Addressing each of your points for further clarification:
Client Instance Reuse : Reusing BigQueryWriteClient instances will indeed not directly reduce the number of concurrent connections since each write operation could potentially create a new connection. However, it does reduce the overhead of client creation and authentication. To manage the concurrent connection limit, you might want to consider implementing a queueing system where writes are queued and managed by a limited number of worker processes or threads, each with its own client instance. This way, you can control the maximum number of concurrent connections.
Batching Requests: For single-row inserts triggered by events, batching might seem less intuitive. However, you can still implement a delayed batching system. Here’s how it could work:
- Asynchronous Queue: When an event occurs, instead of writing directly to BigQuery, you push the event data to an asynchronous queue.
- Batching Service: A separate service consumes events from the queue and batches them. This service waits either for the batch to reach a certain size or a specified time interval to elapse before writing to BigQuery.
- Immediate Feedback: If your application requires immediate confirmation of data being inserted, this can be simulated by acknowledging the addition to the queue.
This approach adds some complexity but can significantly reduce the number of write operations and help manage the concurrent connection limit.
Schema Management: If you’re writing to different tables, you can still manage the writer_schema efficiently by creating a write stream for each table. Since your schema changes rarely, you can set up the schema once when you initialize the stream for a particular table. For each subsequent write to that table, you can reuse the stream without sending the schema again. This approach requires maintaining a mapping of streams to tables, which can be dynamically updated if a new table is added or the schema changes.
Evaluating Legacy vs. Storage Write API: The legacy streaming insert method is optimized for small, single-row inserts, but it has its own limits and costs, especially when scaled up. The Storage Write API, despite its complexity, is designed for higher throughput and can be more cost-effective at scale. It also offers more features, such as exactly-once data insertion semantics, which can be beneficial for ensuring data consistency.

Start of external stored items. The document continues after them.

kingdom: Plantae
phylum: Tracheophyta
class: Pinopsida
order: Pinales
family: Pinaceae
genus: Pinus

Given your scenario of high-frequency, small, single-row inserts, the decision to move to the Storage Write API should be based on:
- Cost Analysis: Compare the costs between the legacy method and the Storage Write API at your current and projected scale.
- Performance Requirements: If the legacy method is meeting your performance needs without hitting quotas, it might be sufficient. However, if you’re facing limitations, the Storage Write API could provide the necessary performance improvements.
- Complexity vs. Benefit: Evaluate whether the additional complexity of implementing the Storage Write API is justified by the benefits it provides in terms of performance, features, and cost.
While the Storage Write API is generally better for high-throughput scenarios, for your specific use case of high-frequency, small, single-row inserts, a thorough evaluation of costs, performance, and complexity is necessary to make an informed decision. Implementing a queueing and batching mechanism, even with the added complexity, could help you leverage the Storage Write API more effectively and manage the concurrent connection limit.